> Saved data entries:

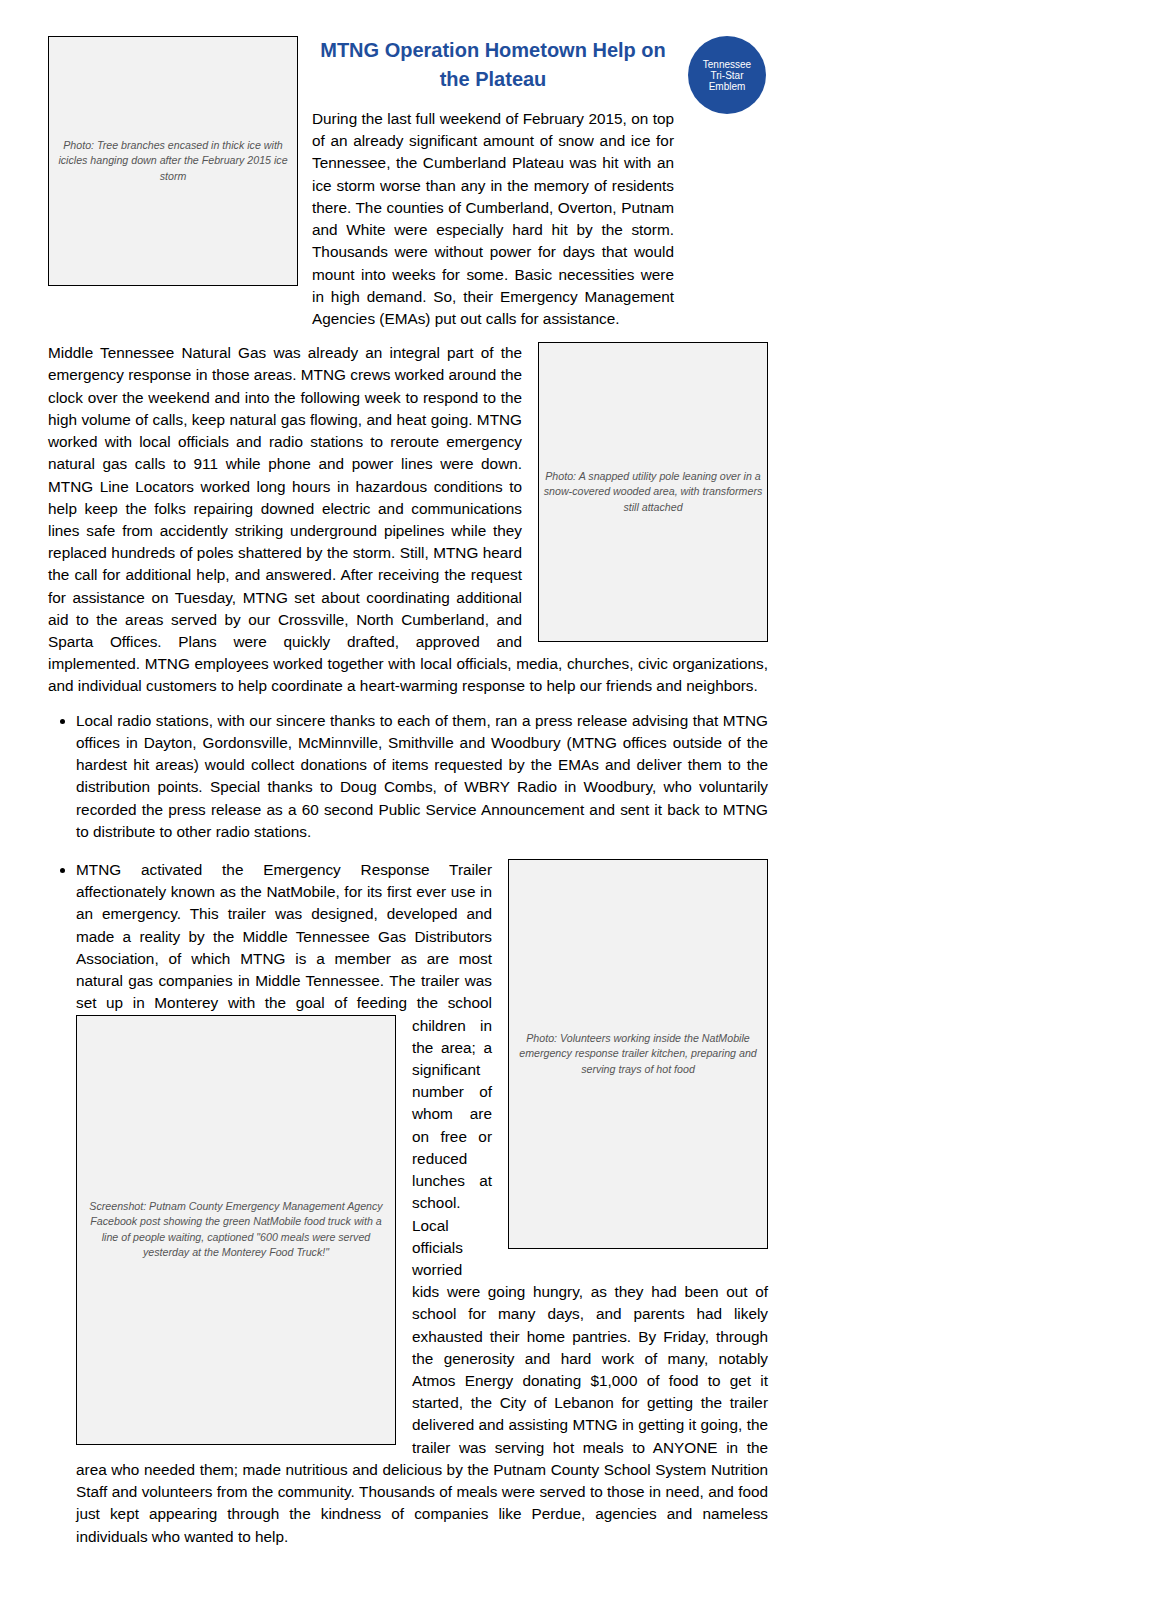Photo: Tree branches encased in thick ice with icicles hanging down after the February 2015 ice storm
MTNG Operation Hometown Help on the Plateau
During the last full weekend of February 2015, on top of an already significant amount of snow and ice for Tennessee, the Cumberland Plateau was hit with an ice storm worse than any in the memory of residents there. The counties of Cumberland, Overton, Putnam and White were especially hard hit by the storm. Thousands were without power for days that would mount into weeks for some. Basic necessities were in high demand. So, their Emergency Management Agencies (EMAs) put out calls for assistance.
Tennessee
Tri-Star
Emblem
Photo: A snapped utility pole leaning over in a snow-covered wooded area, with transformers still attached
Middle Tennessee Natural Gas was already an integral part of the emergency response in those areas. MTNG crews worked around the clock over the weekend and into the following week to respond to the high volume of calls, keep natural gas flowing, and heat going. MTNG worked with local officials and radio stations to reroute emergency natural gas calls to 911 while phone and power lines were down. MTNG Line Locators worked long hours in hazardous conditions to help keep the folks repairing downed electric and communications lines safe from accidently striking underground pipelines while they replaced hundreds of poles shattered by the storm. Still, MTNG heard the call for additional help, and answered. After receiving the request for assistance on Tuesday, MTNG set about coordinating additional aid to the areas served by our Crossville, North Cumberland, and Sparta Offices. Plans were quickly drafted, approved and implemented. MTNG employees worked together with local officials, media, churches, civic organizations, and individual customers to help coordinate a heart-warming response to help our friends and neighbors.
Local radio stations, with our sincere thanks to each of them, ran a press release advising that MTNG offices in Dayton, Gordonsville, McMinnville, Smithville and Woodbury (MTNG offices outside of the hardest hit areas) would collect donations of items requested by the EMAs and deliver them to the distribution points. Special thanks to Doug Combs, of WBRY Radio in Woodbury, who voluntarily recorded the press release as a 60 second Public Service Announcement and sent it back to MTNG to distribute to other radio stations.
Photo: Volunteers working inside the NatMobile emergency response trailer kitchen, preparing and serving trays of hot food
MTNG activated the Emergency Response Trailer affectionately known as the NatMobile, for its first ever use in an emergency. This trailer was designed, developed and made a reality by the Middle Tennessee Gas Distributors Association, of which MTNG is a member as are most natural gas companies in Middle Tennessee. The trailer was set up in Monterey with the goal of
Screenshot: Putnam County Emergency Management Agency Facebook post showing the green NatMobile food truck with a line of people waiting, captioned "600 meals were served yesterday at the Monterey Food Truck!"
feeding the school children in the area; a significant number of whom are on free or reduced lunches at school. Local officials worried kids were going hungry, as they had been out of school for many days, and parents had likely exhausted their home pantries. By Friday, through the generosity and hard work of many, notably Atmos Energy donating $1,000 of food to get it started, the City of Lebanon for getting the trailer delivered and assisting MTNG in getting it going, the trailer was serving hot meals to ANYONE in the area who needed them; made nutritious and delicious by the Putnam County School System Nutrition Staff and volunteers from the community. Thousands of meals were served to those in need, and food just kept appearing through the kindness of companies like Perdue, agencies and nameless individuals who wanted to help.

> How to complete this task: Your task is to restate, word for word, only those lines above that fall between the line holding "Photo: Volunteers working" and the line holding "Screenshot: Putnam County", inclusive.

> Answer for this exercise:
Photo: Volunteers working inside the NatMobile emergency response trailer kitchen, preparing and serving trays of hot food
MTNG activated the Emergency Response Trailer affectionately known as the NatMobile, for its first ever use in an emergency. This trailer was designed, developed and made a reality by the Middle Tennessee Gas Distributors Association, of which MTNG is a member as are most natural gas companies in Middle Tennessee. The trailer was set up in Monterey with the goal of
Screenshot: Putnam County Emergency Management Agency Facebook post showing the green NatMobile food truck with a line of people waiting, captioned "600 meals were served yesterday at the Monterey Food Truck!"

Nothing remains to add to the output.